[[ SUPPLIED INFORMATION, beginning ]]
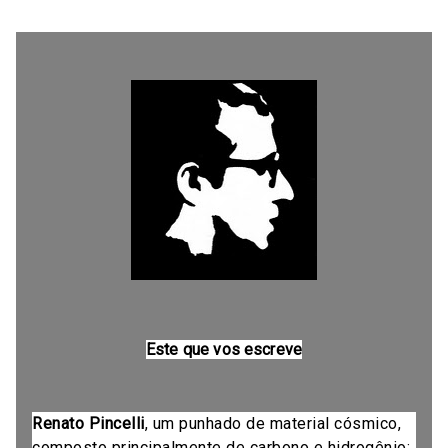
Este que vos escreve
Renato Pincelli
, um punhado de material cósmico,
composto principalmente de carbono e hidrogênio;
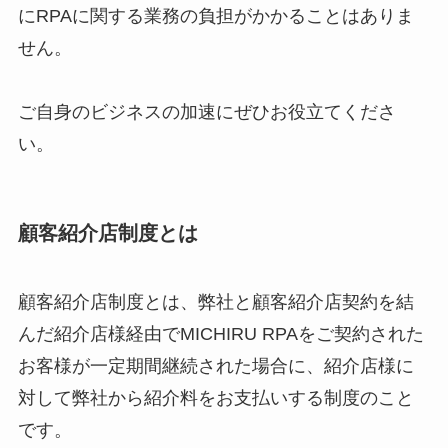
にRPAに関する業務の負担がかかることはありま
せん。
ご自身のビジネスの加速にぜひお役立てくださ
い。
顧客紹介店制度とは
顧客紹介店制度とは、弊社と顧客紹介店契約を結
んだ紹介店様経由でMICHIRU RPAをご契約された
お客様が一定期間継続された場合に、紹介店様に
対して弊社から紹介料をお支払いする制度のこと
です。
[[ SUPPLIED INFORMATION, end ]]
# WORK ORDER
Write out all the entries precisely as given, omitting each image.

# REPLY
Este que vos escreve
Renato Pincelli
, um punhado de material cósmico,
composto principalmente de carbono e hidrogênio;
にRPAに関する業務の負担がかかることはありま
せん。
ご自身のビジネスの加速にぜひお役立てくださ
い。
顧客紹介店制度とは
顧客紹介店制度とは、弊社と顧客紹介店契約を結
んだ紹介店様経由でMICHIRU RPAをご契約された
お客様が一定期間継続された場合に、紹介店様に
対して弊社から紹介料をお支払いする制度のこと
です。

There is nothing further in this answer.